# Please Help. opinions needed about fry.



## tiffsplaties88 (Jun 26, 2008)

so i have some fry in my tank 1 platy 10 balloon mollies and they are in a trap and don't want to keep them in there. i have a spare 5 gal tank sitting around currently with air, if i established that tank would it be good for the babies even tho there is no heater in the tank? i didn't know if that would hurt the babies not having a heater being tropical fish.

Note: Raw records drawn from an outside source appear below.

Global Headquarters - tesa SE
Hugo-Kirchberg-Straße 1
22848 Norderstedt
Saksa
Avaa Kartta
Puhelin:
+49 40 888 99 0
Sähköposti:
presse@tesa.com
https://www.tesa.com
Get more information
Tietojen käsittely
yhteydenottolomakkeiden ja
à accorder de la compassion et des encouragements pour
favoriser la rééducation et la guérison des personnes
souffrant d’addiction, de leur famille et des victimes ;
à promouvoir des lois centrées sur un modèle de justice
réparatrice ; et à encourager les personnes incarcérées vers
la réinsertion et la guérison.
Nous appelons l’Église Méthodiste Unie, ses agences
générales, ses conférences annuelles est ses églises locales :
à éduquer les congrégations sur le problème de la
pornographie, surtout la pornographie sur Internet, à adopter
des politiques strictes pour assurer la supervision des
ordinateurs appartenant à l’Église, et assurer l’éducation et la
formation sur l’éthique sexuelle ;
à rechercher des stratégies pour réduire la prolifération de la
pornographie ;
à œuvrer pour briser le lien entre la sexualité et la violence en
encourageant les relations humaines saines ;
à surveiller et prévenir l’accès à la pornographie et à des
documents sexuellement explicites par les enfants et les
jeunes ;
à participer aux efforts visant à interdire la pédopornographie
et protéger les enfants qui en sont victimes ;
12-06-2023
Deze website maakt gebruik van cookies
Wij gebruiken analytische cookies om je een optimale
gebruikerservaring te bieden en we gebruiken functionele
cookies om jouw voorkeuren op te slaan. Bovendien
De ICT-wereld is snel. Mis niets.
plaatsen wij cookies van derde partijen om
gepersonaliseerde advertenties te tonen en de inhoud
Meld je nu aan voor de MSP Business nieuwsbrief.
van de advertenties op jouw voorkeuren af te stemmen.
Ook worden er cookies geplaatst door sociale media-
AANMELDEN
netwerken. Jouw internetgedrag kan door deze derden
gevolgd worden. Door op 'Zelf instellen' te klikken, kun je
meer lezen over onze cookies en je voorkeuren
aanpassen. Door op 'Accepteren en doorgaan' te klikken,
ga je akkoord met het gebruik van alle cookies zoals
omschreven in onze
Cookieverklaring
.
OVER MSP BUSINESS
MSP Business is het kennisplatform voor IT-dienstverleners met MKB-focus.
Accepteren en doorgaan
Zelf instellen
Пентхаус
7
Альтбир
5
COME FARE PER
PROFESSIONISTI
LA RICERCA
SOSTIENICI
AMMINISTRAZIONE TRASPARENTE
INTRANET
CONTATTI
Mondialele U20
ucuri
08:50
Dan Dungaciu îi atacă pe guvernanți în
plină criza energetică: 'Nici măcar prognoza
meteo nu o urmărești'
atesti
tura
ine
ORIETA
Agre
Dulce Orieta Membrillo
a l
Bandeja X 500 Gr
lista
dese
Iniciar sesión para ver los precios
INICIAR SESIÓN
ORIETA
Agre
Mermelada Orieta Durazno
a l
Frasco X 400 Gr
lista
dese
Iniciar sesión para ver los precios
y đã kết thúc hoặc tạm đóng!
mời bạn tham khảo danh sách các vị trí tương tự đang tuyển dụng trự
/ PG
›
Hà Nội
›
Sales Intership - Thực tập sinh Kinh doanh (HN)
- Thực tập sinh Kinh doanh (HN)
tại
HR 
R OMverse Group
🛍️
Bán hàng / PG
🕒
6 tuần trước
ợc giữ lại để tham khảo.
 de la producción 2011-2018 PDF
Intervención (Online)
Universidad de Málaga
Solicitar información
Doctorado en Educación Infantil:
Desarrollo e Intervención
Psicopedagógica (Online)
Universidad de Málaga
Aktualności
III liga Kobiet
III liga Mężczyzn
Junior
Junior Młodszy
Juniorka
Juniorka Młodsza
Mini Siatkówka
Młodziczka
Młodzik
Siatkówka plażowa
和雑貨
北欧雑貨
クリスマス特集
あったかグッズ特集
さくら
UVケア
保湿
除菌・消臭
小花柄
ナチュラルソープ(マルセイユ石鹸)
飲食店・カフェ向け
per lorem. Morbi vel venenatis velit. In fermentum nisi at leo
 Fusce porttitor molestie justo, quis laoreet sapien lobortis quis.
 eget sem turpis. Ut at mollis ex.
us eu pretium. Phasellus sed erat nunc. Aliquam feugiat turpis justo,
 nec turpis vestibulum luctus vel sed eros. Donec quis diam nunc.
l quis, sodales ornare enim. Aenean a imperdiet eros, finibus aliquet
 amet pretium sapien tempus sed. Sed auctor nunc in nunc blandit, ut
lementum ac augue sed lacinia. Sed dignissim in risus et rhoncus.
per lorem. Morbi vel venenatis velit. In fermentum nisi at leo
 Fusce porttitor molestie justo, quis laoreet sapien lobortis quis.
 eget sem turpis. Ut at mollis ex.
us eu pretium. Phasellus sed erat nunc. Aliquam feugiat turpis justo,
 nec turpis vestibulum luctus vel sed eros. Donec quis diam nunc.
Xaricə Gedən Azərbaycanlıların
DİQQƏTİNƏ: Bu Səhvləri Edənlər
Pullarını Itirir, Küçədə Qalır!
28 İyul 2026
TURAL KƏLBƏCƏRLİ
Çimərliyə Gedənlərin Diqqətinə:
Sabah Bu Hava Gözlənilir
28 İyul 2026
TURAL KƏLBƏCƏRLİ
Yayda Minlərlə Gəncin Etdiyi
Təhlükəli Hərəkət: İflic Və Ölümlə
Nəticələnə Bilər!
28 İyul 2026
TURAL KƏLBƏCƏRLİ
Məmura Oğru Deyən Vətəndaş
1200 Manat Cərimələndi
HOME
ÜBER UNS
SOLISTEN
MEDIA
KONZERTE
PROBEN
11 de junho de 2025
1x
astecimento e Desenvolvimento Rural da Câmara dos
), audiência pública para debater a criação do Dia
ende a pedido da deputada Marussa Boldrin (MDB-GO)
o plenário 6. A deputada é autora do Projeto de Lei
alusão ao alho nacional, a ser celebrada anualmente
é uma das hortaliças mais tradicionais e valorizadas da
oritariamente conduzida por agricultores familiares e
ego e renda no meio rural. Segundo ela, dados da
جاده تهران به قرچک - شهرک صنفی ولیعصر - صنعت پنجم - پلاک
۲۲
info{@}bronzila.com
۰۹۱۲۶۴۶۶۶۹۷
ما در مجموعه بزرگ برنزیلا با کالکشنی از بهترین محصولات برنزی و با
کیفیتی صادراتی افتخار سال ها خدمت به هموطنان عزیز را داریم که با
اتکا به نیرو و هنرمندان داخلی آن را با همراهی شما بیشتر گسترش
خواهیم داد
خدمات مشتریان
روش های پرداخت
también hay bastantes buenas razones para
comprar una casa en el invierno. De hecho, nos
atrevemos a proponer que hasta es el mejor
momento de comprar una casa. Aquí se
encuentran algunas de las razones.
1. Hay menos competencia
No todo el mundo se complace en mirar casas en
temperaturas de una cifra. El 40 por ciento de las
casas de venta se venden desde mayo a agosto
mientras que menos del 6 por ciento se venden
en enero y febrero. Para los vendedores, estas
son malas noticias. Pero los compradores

so breeder box in well established tank vs. tank with no heater what do u guys think?


----------



## ThatFishKid (Aug 9, 2008)

from what i have seen, a heater is helpful in speeding up the fry's growth. for a 5g, you could just use halogen lighting. this is what i do for my 10g's and they stay around 75/78 F . I use a 100+watt spotlight or a 25+watt florescent bulb with a metal cone/dome deflector. just be sure you tank doesn't cool more than about 4-5 degrees at night. an extended day light period can help prevent or reduce this being a problem. i use about 16 or 17 hours. the breeder box works too though. its all a matter of preference. personally, i would recommend a bare bottom 5g with a small sponge filter and the light as heating. that would keep things simple and clean, thus keeping your fry healthier. if you have some small snails, you can toss some into the fry tank to help with any bits of excess food. malaysian trumpet snails work great for this. good luck!
EDIT: yikes.....that was longer than expected.


----------